OE15: Supply and demand

When the oil price drops, people want to know how long the decline will last and when it will go back up. Manouchehr Takin, a London-based international oil and energy consultant, tried to make sense of the economic side of low oil prices at yesterday’s SPE Offshore Europe breakfast briefing.

Takin. Image from OE Staff.
 

Comparing the current downturn to oil price drops of decades past, one thing seems certain from the data: when supply outweighs demand, the oil price plummets, leading to not only a reduction in production but declines in investment, which in the long-term leads to future production shortages, and the cycle will continue, he said.

For the industry, it’s obviously not great news. Takin noted that there are serious budgetary constraints and economic/social crises for all exporting counties – OPEC and Non-OPEC. The fall in price has also meant a fall in investment and massive staff reductions in world oil industry, not least in the North Sea.

But ultimately, the lack of investment, means that when demand returns, there could be supply shortage. “If investments are falling by 30-50%,” Takin said, “less investment, means there might not be enough oil.” However, for the world economy, the news is less bleak. The low price could lead to global growth being boosted by 0.3-0.8%.

Takin, an Iranian native who worked for the OPEC Secretariat in Vienna for nine years, presented many factors that come into play with oil price fluctuations. Because not only is the price affected by supply and demand tensions but also financial players who can accentuate the price as well.

“For two to three decades the price of oil was US$20/bbl,” Takin said. “You forget about those times when it’s been $100, but we had it for decades.”

One day the market woke up. In 2008, oil reached a high of $147/bbl when only five years previous in 2003, it was $25/bbl. How did this happen? Well, the simple answer was that the market conditions were ripe for a price hike.

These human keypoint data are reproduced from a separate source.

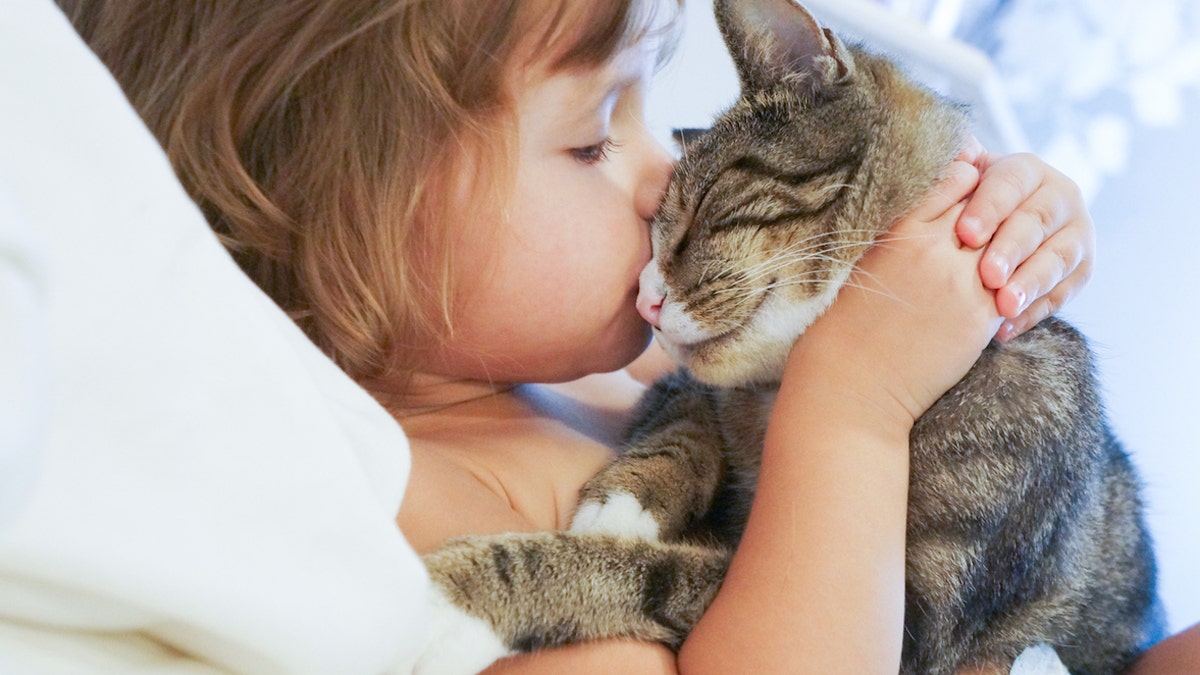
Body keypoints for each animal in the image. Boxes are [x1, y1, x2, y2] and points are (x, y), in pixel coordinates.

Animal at [415, 1, 1161, 672]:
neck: (780, 392)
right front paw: (625, 501)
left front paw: (456, 599)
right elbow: (687, 421)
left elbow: (648, 574)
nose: (644, 297)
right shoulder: (679, 382)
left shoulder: (914, 623)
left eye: (702, 206)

Looking at the previous downturn in the late 1990s, OPEC had made a decision to ramp up production in 1997, despite a recession in the Middle East. That decision caused the price of oil to fall under $10/bbl in 1998. Takin noted that it took two years for the price to go back up. But because of the lowered oil price, oil companies cut investments due to a lack of confidence in the market.

“So, there was five years of underinvestment by companies,” Takin said. “Based on the oil price collapse, companies didn’t have confidence price would go up. When they were doing project evaluations, their cut off was $14-15/bbl up until 2002-2003.”

Takin said that when investment began 2004 onwards, and the global economy began to recover, there wasn’t enough oil supply. “Demand was increasing, but supply could not catch up, the imbalance kept pushing up the price of oil.”

The shortage of supply gave way to numerous stories in the media discussing peak oil and the end of oil as we know it. Takin said that this perception of peak oil and running out of oil accentuated the climb to $147 by July 2008. However, just as quickly as the price rose, it soon fell, plummeting to $30/bbl by yearend 2008.

By 2009, the US shale revolution began, due to new technology and increased investment, reversing a trend in declining US crude production, where peak production of 10,000 b/d was achieved in the 1970s, and quickly fell through the next three decades.

But by 2014, conditions were once again ripe for the cyclical market downturn. OPEC met in Vienna and decided not to reduce supply and thereby reduce their market share, Takin said.

Figures from the OPEC Monthly Oil Market Report from February 2015, show that in 2013-2014 the world’s oil demand sat at 1 MMb/d, while the world’s oil supply (excluding OPEC) sat at 2.2 MMb/d, Takin said. The need for OPEC crude sat at -1.2 MMb/d. Takin said that the oversupply would be worse had production from Iran and Libya been a factor.

For 2016, Takin notes that non-OPEC production will increase by 0.3 MMb/d, but excess supply will still persist, which means a continued downward pressure on price. In order to balance market, excess oil supply has to reduce 2-3 MMb/d, he said.